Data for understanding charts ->
Start of Block
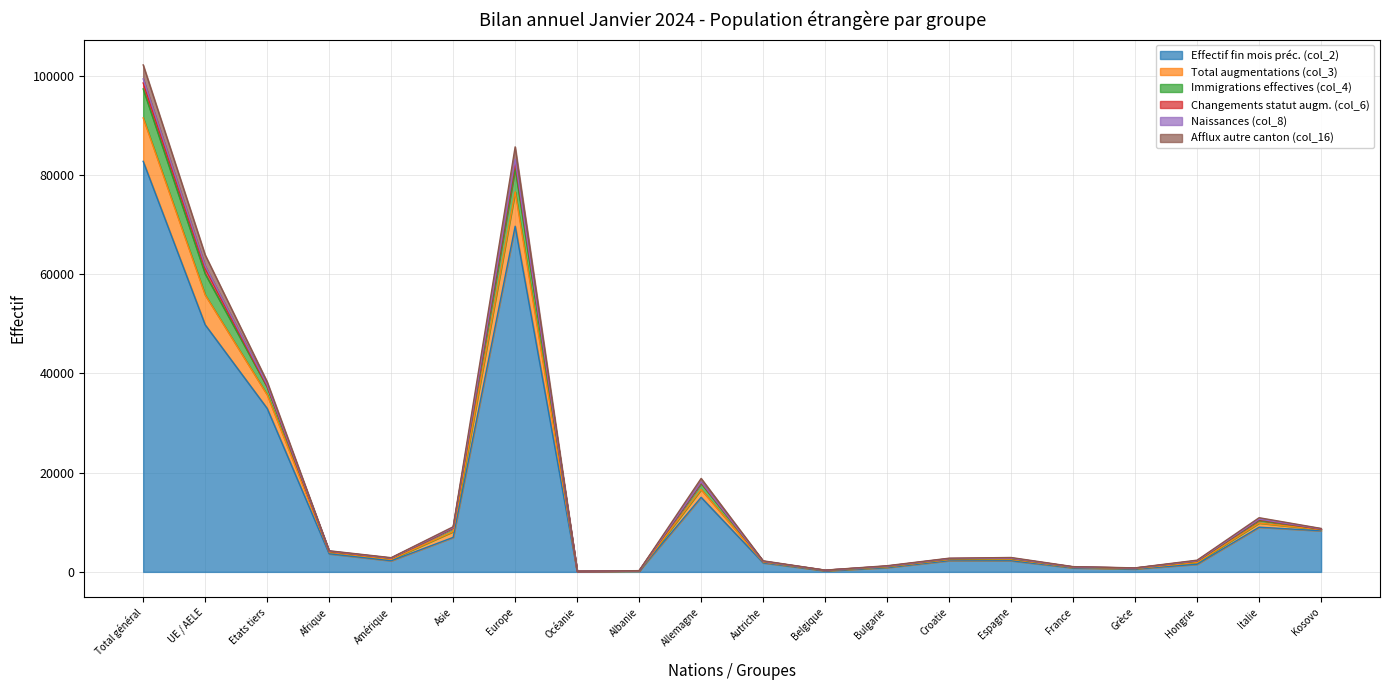

What is the maximum value shown in the chart?

102193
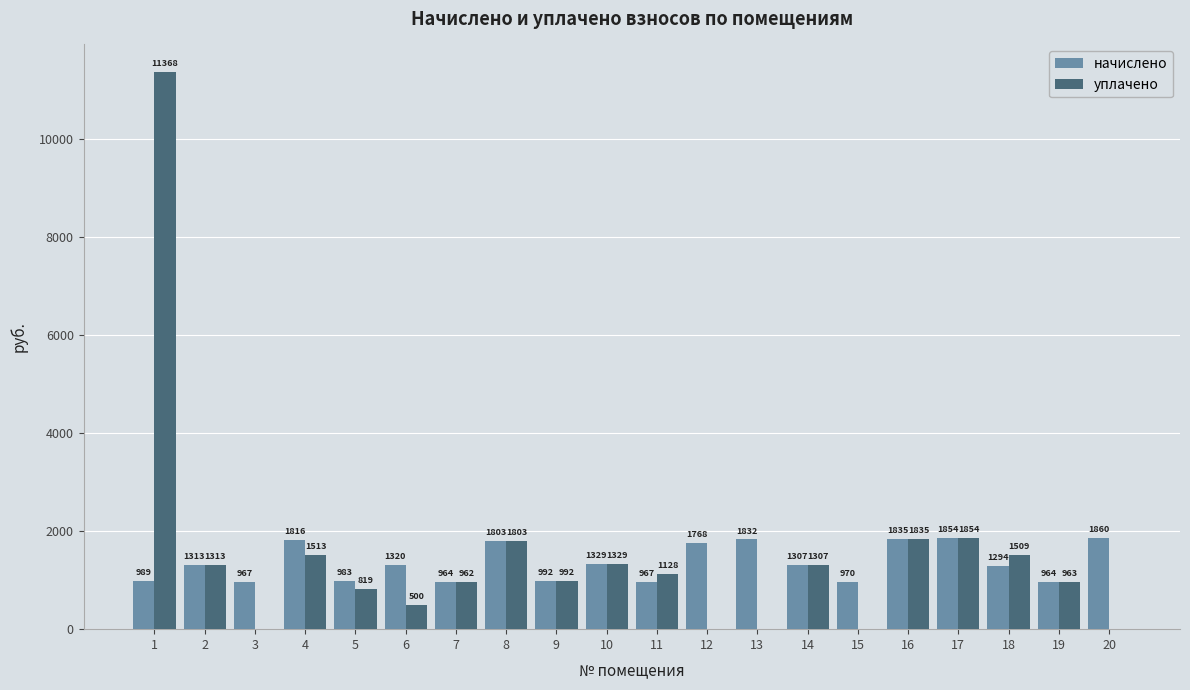

Count the number of categories in the chart.

20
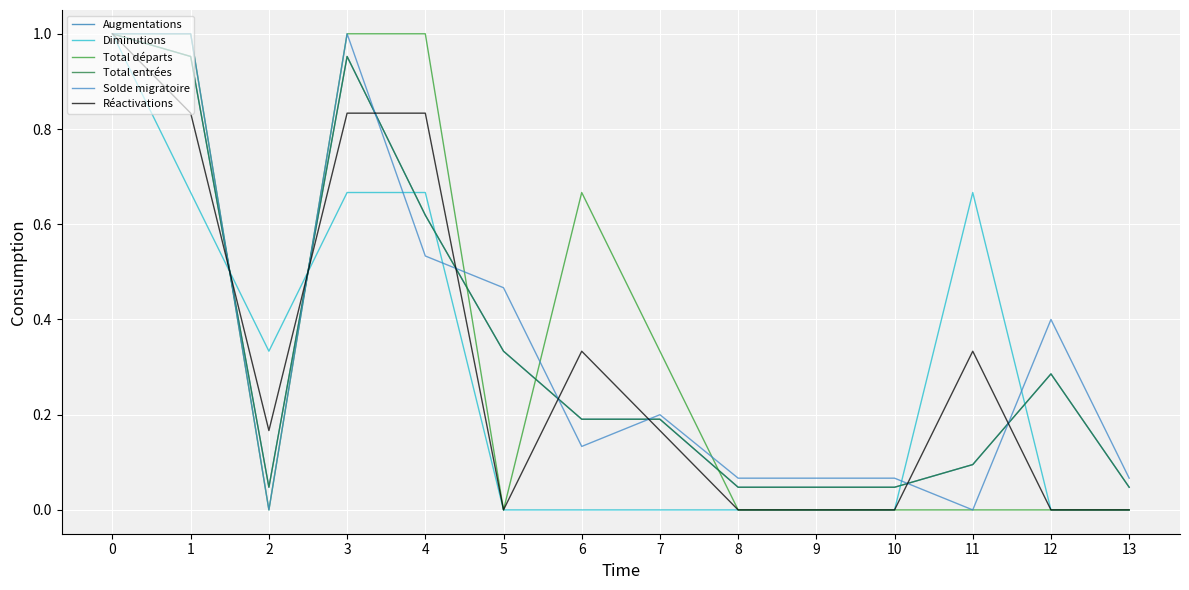

Does the chart have visible grid lines?

Yes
End of Block
Work instruction -> Reproduce every line above word for word, omitting the pictures.

Task solution ->
What is the maximum value shown in the chart?

102193

Count the number of categories in the chart.

20

Does the chart have visible grid lines?

Yes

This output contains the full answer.